To do: Rewrite the lines between the one holding "Kiedy odstawiałam nabiał" and the one holding "CIEKAWA CO WY CIEKAWEGO", inclusive, as a numbered list, leaving out any blank lines.

Extracted entries:
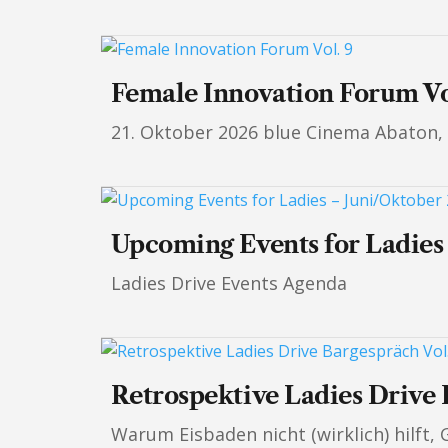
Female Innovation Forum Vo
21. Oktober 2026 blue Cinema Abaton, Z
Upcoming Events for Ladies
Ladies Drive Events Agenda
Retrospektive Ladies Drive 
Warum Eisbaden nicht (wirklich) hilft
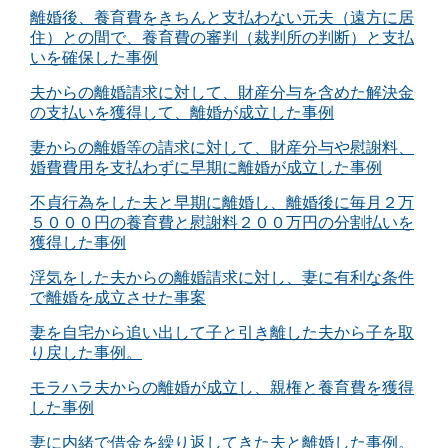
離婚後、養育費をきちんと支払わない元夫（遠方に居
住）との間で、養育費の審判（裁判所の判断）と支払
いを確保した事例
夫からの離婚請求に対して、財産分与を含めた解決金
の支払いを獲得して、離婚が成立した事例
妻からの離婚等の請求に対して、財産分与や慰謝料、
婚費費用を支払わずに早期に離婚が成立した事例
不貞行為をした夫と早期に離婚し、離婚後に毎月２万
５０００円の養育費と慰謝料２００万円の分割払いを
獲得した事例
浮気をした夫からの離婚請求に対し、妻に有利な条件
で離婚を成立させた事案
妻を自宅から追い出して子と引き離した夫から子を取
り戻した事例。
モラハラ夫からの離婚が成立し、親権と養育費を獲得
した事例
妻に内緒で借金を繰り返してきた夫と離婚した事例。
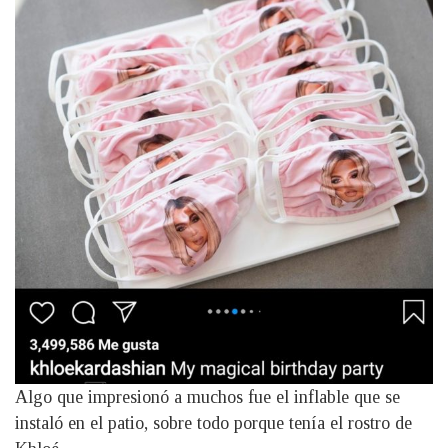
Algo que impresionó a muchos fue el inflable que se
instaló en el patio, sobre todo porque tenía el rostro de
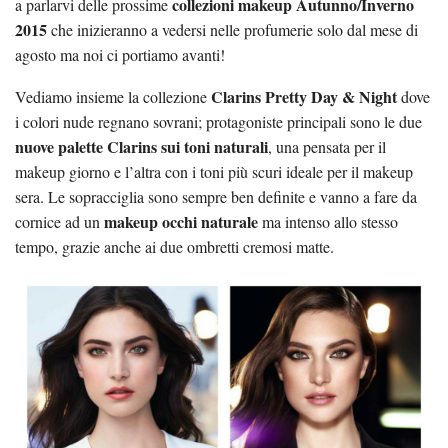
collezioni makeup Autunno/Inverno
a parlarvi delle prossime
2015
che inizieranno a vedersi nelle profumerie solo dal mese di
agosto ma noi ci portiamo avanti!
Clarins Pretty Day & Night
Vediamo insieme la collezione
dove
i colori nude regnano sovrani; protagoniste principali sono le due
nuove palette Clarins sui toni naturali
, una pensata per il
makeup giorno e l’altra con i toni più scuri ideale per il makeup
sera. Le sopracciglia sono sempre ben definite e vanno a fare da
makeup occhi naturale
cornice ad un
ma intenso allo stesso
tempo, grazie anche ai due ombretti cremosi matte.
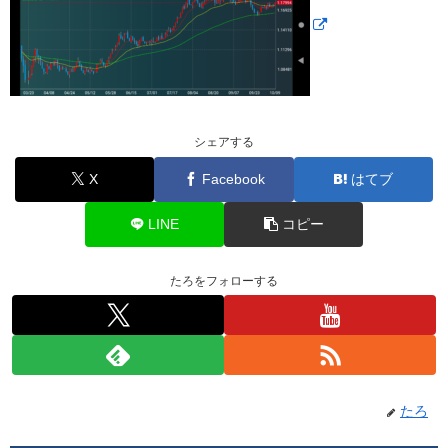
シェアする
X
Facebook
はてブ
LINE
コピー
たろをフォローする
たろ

---

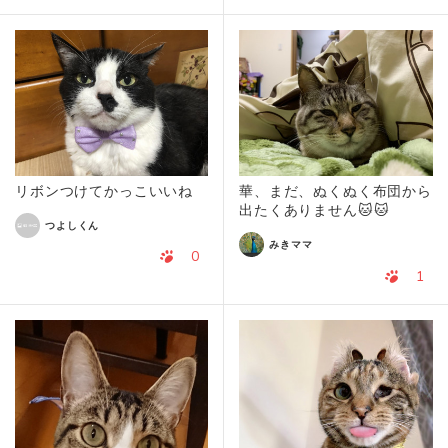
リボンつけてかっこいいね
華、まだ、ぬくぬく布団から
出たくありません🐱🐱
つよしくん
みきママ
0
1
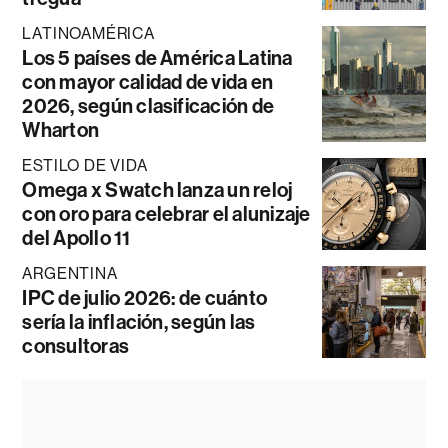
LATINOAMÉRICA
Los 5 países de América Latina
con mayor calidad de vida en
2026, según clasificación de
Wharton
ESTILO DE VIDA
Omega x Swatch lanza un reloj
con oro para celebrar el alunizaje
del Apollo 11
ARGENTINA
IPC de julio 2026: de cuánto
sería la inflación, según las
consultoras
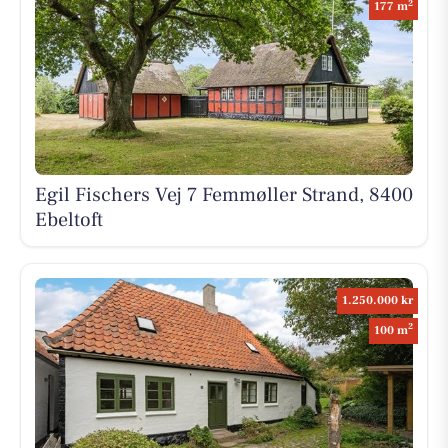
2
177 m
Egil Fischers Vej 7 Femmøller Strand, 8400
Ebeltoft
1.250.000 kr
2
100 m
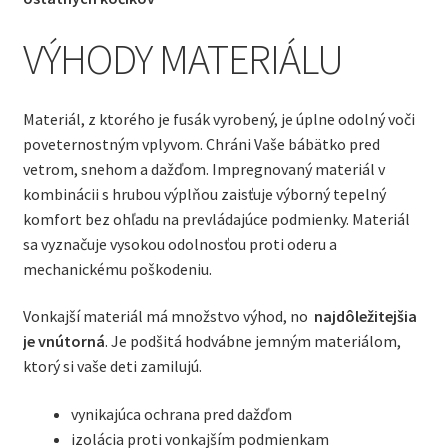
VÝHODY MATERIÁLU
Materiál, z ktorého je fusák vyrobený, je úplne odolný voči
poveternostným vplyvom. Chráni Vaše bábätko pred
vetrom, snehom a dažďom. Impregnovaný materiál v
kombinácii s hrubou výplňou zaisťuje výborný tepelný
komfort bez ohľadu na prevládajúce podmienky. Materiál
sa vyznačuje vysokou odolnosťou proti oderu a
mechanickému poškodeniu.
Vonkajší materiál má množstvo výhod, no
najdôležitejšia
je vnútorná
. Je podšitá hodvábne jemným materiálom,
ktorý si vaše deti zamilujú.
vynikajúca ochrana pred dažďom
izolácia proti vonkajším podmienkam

--

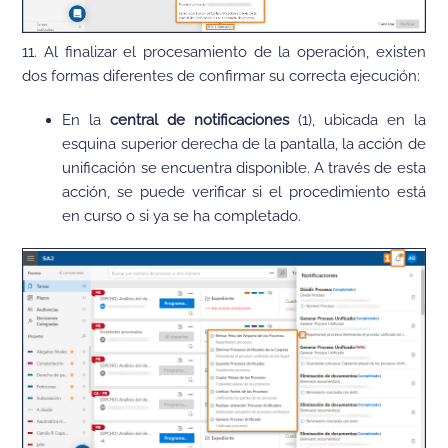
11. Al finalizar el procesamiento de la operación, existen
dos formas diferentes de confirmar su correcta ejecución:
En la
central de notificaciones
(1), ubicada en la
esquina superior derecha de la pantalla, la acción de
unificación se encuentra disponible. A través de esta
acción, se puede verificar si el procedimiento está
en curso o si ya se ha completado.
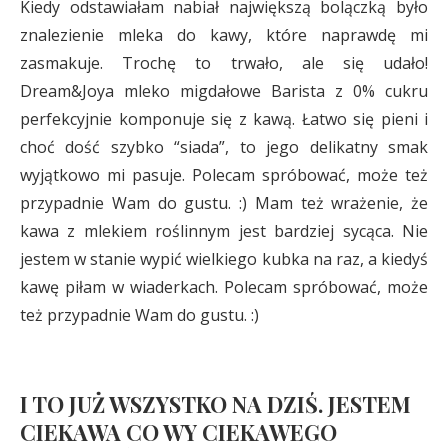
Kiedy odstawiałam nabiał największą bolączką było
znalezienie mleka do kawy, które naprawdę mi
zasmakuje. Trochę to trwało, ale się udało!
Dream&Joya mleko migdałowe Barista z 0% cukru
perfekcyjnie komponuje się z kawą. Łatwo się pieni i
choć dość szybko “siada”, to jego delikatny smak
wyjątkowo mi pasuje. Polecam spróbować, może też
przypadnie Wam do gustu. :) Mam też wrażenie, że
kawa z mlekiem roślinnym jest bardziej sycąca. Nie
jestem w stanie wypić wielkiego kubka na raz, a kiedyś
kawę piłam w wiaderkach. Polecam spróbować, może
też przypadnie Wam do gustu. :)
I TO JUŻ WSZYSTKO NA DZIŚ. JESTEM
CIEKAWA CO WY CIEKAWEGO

Response:
1. Kiedy odstawiałam nabiał największą bolączką było
2. znalezienie mleka do kawy, które naprawdę mi
3. zasmakuje. Trochę to trwało, ale się udało!
4. Dream&Joya mleko migdałowe Barista z 0% cukru
5. perfekcyjnie komponuje się z kawą. Łatwo się pieni i
6. choć dość szybko “siada”, to jego delikatny smak
7. wyjątkowo mi pasuje. Polecam spróbować, może też
8. przypadnie Wam do gustu. :) Mam też wrażenie, że
9. kawa z mlekiem roślinnym jest bardziej sycąca. Nie
10. jestem w stanie wypić wielkiego kubka na raz, a kiedyś
11. kawę piłam w wiaderkach. Polecam spróbować, może
12. też przypadnie Wam do gustu. :)
13. I TO JUŻ WSZYSTKO NA DZIŚ. JESTEM
14. CIEKAWA CO WY CIEKAWEGO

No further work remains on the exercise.